Friday, July 25, 2014

Postcards: Homocidal Cat

     This summer, we have been forced to come to grips with the possibility that our cat is either a homicidal murderer, or a mob boss.

      It has been a weird summer for wild life, as in: Where Is The Wild Life? Usually in the Spring the several fox dens in our neighborhood are alive with moms and babies dashing across the street with their breakfast in their mouths. Our neighbors (Vesper's House) had a den in their back yard for years. We could not figure out why our cats were not targeted by the fox mom and babies every spring, until we became aware that one of our cats was a bird killer. And she would leave the bird at our back door, clearly to let us see how great a hunter she is, but also to leave it for the foxes to retrieve later in the evening. Like clockwork, good morning, dead bird. Good evening, bird gone. We finally figured the cat was catching birds for the foxes (fox?), and in return the fox(es) were leaving our cats alone.
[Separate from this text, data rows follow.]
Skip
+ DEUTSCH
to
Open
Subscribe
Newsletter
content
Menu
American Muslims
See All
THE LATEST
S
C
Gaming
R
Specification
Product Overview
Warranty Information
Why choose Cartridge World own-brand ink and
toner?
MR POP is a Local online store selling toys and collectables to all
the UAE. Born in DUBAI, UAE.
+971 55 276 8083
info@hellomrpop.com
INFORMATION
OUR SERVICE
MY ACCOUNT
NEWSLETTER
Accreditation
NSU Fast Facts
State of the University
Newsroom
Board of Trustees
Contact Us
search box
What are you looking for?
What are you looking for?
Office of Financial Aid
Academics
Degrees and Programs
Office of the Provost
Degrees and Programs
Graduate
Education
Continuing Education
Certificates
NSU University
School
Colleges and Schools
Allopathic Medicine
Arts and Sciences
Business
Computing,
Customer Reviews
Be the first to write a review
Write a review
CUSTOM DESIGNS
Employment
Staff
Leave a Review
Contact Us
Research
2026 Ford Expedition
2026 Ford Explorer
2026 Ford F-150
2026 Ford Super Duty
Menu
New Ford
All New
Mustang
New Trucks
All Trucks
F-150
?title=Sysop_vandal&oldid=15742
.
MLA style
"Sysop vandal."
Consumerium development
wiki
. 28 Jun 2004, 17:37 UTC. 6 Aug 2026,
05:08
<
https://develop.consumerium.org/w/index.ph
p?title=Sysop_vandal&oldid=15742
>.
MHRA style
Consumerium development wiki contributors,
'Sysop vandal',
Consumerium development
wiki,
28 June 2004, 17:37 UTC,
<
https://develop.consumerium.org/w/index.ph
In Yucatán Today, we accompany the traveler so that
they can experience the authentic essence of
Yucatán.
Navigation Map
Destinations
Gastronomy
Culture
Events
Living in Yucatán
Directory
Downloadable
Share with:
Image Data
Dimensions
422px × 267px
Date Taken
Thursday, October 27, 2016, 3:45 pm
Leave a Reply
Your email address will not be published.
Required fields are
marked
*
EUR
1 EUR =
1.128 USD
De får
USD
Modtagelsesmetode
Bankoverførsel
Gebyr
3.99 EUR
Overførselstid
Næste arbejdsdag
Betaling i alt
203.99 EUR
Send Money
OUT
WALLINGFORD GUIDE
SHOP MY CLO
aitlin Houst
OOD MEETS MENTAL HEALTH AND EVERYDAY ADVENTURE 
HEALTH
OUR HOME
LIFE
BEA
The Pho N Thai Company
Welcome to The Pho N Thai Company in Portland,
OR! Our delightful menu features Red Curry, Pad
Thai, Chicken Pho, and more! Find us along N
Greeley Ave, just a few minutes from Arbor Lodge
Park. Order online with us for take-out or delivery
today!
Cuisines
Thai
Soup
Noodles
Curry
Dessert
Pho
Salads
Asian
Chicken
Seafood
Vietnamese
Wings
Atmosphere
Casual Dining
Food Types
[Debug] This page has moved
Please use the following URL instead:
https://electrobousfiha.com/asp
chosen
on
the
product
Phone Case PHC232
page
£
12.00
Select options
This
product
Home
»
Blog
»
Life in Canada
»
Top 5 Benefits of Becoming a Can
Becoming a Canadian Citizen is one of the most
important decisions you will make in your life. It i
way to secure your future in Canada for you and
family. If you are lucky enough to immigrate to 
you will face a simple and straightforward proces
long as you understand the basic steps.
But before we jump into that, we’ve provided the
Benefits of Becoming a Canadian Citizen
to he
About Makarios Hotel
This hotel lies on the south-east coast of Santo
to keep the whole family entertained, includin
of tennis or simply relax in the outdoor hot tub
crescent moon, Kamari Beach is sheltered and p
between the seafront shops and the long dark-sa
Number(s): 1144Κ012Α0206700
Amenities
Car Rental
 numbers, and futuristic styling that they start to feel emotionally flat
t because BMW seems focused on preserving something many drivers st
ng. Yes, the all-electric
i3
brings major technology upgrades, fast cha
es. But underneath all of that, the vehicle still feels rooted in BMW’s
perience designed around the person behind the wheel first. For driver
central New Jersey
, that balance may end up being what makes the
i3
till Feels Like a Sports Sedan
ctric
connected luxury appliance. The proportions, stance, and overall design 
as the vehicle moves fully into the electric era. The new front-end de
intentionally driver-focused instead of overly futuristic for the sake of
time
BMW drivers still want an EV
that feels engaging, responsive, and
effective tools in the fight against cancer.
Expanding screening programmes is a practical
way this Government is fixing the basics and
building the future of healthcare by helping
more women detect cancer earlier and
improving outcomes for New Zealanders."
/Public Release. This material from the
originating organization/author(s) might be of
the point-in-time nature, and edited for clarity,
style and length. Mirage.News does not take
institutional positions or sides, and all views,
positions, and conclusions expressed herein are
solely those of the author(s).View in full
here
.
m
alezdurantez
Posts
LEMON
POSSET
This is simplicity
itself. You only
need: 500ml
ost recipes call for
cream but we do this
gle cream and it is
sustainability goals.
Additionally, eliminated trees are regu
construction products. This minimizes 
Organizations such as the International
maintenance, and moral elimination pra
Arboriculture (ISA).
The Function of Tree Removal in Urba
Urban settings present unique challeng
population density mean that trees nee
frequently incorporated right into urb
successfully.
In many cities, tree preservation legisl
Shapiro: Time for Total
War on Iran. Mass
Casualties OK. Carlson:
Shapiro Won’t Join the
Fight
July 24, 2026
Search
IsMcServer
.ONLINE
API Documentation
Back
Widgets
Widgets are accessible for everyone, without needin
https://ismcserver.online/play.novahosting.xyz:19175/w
Brilliant strategy!
      However this year, there are no fox. Foxes? Fox-I. Fox. None. Zero. It's like they just vaporized. And when the predators disappear, the prey multiply. And multiply. Like rabbits. Because they are, in fact, rabbits.
       We are being over run by bunnies.
       I have never seen so many rabbits up here in my life.
       It isn't just the disappearance of the foxes. Fox? Fox-I. The coyotes are scarce as well this year. I have heard them maybe twice this summer. Usually I hear them nightly, jabbering and laughing their way up the street. Even if they aren't actually dancing up the street, the way sound bounces up
here it sounds like that is where they are. But not this year. Where are the coyotes?
        I dunno. I'm not here to answer those questions. If anyone reading this figures it out you can let me know.
        The point is the lack of predators and increased prey seems to have whetted the appetite of our felines.
         The first dead rabbit---a small one---was found on the back porch. Headless. We thought maybe the cat killed it and something else ate the head.
         The second dead rabbit---full sized adult---was found on the side porch. Also headless. Genoa and Harper began speculating how quickly the flies could eat a head. Maybe the flies ate the head, they said out loud to themselves, while Jim and I exchanged glances.
          The third dead rabbit---medium sized---was found yesterday in the yard. Also headless.
          At this point we have to ask ourselves what it is that our cat is trying to tell us.
          Is she simply demonstrating her vast hunting skills now that there are more rabbits available to hunt? Dropping them around the perimeter of the house to make sure we appreciate her trophies?
          Or is she the boss of an intense Kitty Crime Syndicate with whom we have somehow become sideways, and these decapitated hoppers are being left as a warning?
           We weren't sure which of the four cats was the killer, but we had our suspicions. She is all black with a tiny little white mark on her chest. A white tie. Only mobsters wear white ties. My suspicions were cinched today when I let her in and she brushed past me chewing on a cigar.
          How am I to figure out what we have done to offend the syndicate? The cat does not have opposable thumbs, she can't even scrawl the most minimal of hints. I'm left to my own devices, as I try to make eye contact and open tuna. "What'd we do?"
          She just looks at me with her swimming yellow eyes, bored. Laughing inside. I may never know...and because of my own inability to communicate with felines, innocent bunnies are being slaughtered.